As Christians, we will be judged according to how we live into this law of love.  If we fail to show love and mercy, then it reveals that we have not truly received these gifts from God for ourselves.  

Is this still a problem for the Church today?  I should say so.  

We are more likely to be made aware of discrimination based on other qualities.  I know female clergy who have been told, even outright, that they are unwelcome in a church because they are not men.  Just recently, we had a pastor here in Western PA, a black woman, who was serving two churches:  one predominantly white and the other predominantly black.  She was moved because the white church was unwilling to accept her leadership.  Rev. Han was moved this past June, after only one year, and the unwillingness of some members of his church to accept a Korean pastor seems to have been the primary reason.  

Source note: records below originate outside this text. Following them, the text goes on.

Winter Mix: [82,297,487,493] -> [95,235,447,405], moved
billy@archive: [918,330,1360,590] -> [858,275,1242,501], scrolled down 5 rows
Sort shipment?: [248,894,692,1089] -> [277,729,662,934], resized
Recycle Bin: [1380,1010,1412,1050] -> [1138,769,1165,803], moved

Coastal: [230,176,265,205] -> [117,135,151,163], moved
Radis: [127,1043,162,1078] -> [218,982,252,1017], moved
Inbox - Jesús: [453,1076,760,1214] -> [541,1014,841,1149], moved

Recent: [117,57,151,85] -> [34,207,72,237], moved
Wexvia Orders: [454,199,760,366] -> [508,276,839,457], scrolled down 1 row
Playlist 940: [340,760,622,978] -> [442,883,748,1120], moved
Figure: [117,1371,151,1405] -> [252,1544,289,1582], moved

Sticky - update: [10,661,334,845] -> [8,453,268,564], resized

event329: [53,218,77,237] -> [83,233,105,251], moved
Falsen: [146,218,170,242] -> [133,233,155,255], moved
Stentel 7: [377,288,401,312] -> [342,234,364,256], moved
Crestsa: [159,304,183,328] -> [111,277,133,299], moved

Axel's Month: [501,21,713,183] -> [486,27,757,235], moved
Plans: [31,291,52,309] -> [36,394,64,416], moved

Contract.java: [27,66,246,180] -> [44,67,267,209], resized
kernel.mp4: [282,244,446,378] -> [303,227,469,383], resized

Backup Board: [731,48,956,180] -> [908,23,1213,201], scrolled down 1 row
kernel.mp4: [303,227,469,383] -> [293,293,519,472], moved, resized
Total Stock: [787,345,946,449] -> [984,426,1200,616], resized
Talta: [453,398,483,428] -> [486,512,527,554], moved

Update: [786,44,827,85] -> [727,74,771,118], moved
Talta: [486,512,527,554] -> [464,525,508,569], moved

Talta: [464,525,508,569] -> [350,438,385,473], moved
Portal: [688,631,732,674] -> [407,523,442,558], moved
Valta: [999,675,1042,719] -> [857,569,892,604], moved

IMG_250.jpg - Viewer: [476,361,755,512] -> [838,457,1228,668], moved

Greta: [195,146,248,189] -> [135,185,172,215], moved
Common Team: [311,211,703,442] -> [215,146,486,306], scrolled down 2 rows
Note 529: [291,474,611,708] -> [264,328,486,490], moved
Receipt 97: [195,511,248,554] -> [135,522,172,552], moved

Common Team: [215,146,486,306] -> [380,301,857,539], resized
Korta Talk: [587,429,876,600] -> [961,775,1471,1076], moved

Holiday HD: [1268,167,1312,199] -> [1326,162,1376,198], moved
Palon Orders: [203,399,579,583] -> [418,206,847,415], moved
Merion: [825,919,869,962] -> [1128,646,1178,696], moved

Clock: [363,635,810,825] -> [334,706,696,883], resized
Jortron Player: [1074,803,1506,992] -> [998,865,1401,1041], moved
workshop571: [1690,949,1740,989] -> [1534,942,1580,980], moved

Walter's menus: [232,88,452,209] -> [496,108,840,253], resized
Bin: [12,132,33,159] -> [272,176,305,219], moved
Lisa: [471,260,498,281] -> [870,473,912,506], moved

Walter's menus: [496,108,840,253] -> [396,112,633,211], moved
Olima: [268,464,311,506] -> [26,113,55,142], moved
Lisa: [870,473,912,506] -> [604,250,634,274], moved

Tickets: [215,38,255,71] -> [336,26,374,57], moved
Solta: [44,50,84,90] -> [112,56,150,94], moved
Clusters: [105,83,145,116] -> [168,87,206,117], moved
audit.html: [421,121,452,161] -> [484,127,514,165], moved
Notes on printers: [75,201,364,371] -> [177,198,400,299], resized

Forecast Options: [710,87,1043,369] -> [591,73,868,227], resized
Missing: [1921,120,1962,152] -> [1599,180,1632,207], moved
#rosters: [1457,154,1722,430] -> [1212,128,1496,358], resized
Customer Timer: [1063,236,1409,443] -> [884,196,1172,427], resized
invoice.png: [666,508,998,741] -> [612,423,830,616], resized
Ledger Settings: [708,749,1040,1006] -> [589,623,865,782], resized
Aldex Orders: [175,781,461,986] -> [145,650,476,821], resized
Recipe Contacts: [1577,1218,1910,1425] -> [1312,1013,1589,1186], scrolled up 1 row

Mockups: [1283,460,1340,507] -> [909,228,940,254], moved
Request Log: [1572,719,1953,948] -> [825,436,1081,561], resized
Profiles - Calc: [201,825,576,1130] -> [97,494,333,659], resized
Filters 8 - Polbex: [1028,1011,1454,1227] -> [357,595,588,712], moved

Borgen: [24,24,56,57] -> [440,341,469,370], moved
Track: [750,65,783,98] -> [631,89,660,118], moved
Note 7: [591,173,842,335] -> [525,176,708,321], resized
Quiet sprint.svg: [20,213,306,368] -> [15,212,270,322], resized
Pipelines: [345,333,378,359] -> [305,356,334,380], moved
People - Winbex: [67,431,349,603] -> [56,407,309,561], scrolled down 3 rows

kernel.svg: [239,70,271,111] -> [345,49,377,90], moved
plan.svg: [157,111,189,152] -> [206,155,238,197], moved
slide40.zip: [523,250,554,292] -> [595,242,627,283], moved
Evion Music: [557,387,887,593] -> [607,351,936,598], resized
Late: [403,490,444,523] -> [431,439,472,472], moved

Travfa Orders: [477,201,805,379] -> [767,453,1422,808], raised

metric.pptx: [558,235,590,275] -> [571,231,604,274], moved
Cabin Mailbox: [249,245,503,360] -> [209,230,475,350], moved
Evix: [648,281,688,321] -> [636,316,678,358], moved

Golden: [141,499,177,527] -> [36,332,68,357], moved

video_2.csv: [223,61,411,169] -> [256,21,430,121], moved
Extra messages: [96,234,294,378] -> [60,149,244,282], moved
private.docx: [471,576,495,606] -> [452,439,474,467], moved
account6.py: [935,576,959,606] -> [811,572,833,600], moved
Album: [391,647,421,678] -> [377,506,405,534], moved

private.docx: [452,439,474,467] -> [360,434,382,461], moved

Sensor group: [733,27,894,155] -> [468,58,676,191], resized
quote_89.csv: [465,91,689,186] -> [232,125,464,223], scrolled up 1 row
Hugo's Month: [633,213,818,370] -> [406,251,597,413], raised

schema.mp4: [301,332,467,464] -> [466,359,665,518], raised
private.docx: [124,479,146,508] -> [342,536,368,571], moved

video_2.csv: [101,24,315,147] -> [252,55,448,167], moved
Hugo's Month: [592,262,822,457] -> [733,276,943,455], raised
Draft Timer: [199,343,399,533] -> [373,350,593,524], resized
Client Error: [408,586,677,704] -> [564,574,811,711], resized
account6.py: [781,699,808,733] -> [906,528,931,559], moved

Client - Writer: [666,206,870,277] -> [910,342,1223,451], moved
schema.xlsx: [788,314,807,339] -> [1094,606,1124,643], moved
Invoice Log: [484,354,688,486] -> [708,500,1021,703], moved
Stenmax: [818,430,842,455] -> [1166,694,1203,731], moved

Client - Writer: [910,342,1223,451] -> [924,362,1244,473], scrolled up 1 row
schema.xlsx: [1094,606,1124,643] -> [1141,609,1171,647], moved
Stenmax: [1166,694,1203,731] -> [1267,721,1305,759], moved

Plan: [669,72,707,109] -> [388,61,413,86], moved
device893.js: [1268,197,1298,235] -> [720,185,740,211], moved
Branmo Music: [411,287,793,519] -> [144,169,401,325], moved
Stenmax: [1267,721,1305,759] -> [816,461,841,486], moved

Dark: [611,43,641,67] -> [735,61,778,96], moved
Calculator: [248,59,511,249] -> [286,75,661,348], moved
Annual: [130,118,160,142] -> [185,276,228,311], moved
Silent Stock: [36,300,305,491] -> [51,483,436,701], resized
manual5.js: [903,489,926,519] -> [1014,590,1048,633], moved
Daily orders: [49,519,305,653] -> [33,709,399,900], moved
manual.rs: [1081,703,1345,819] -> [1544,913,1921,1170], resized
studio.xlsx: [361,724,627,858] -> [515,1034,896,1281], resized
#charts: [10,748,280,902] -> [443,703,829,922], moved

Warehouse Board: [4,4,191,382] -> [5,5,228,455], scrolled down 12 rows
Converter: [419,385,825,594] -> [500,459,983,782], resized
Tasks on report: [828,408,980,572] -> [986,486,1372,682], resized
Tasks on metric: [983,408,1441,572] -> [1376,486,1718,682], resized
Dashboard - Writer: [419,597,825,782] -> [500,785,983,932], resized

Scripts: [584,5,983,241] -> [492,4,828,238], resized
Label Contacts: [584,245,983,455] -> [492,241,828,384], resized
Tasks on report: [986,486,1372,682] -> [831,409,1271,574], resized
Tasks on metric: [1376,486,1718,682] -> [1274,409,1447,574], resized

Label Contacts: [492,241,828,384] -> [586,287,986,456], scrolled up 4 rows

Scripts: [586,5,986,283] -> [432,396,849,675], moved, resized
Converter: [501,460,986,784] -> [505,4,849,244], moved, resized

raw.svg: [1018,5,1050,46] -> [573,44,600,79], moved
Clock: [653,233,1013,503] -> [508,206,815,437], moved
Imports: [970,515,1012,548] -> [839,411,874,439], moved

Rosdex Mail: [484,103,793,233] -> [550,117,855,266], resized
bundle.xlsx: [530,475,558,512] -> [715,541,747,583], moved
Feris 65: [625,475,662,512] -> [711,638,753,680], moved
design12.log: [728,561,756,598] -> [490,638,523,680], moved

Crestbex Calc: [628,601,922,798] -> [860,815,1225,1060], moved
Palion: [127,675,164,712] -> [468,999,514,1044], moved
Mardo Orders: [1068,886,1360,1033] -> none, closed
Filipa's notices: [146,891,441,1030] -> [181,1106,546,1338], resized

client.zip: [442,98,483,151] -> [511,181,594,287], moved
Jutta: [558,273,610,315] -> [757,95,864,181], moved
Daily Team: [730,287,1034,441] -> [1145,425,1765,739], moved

But discrimination based on economics still happens in the church today too.  I’ve often heard it said that the Church in America is by and large a middle class phenomenon.  There are less lower class people in the church in America today than there are in the population in general.  Does this mean that the poor are not welcome?  I’ve heard stories of people who were made to feel unwelcome in a church because their clothes were not “nice enough.”  And very often churches give extra respect and deference to large donors, perhaps out of the fear that if they don’t receive it, they’ll leave and take their tithe somewhere else.

It’s often said that you can see class at work between the different congregations in a certain place.  Someone once said that if you started in the Baptist church and went through the Methodist, Lutheran, Presbyterian churches on the way to the Episcopal Church, you would see the social and economic stratification in the people of God.  I imagine that’s less true today than when it was said, but I think there’s still an element of truth in it:  Some churches are built on economic lines.  

None of this should happen.  At its best, the early Church was seen as a place of radical egalitarianism, a place where there was no Jew or Gentile, rich or poor, slave or free.  That’s how the church in every time and place should be.  All persons should be welcomed as beloved of God and loved by the Church, regardless of race or gender or economics.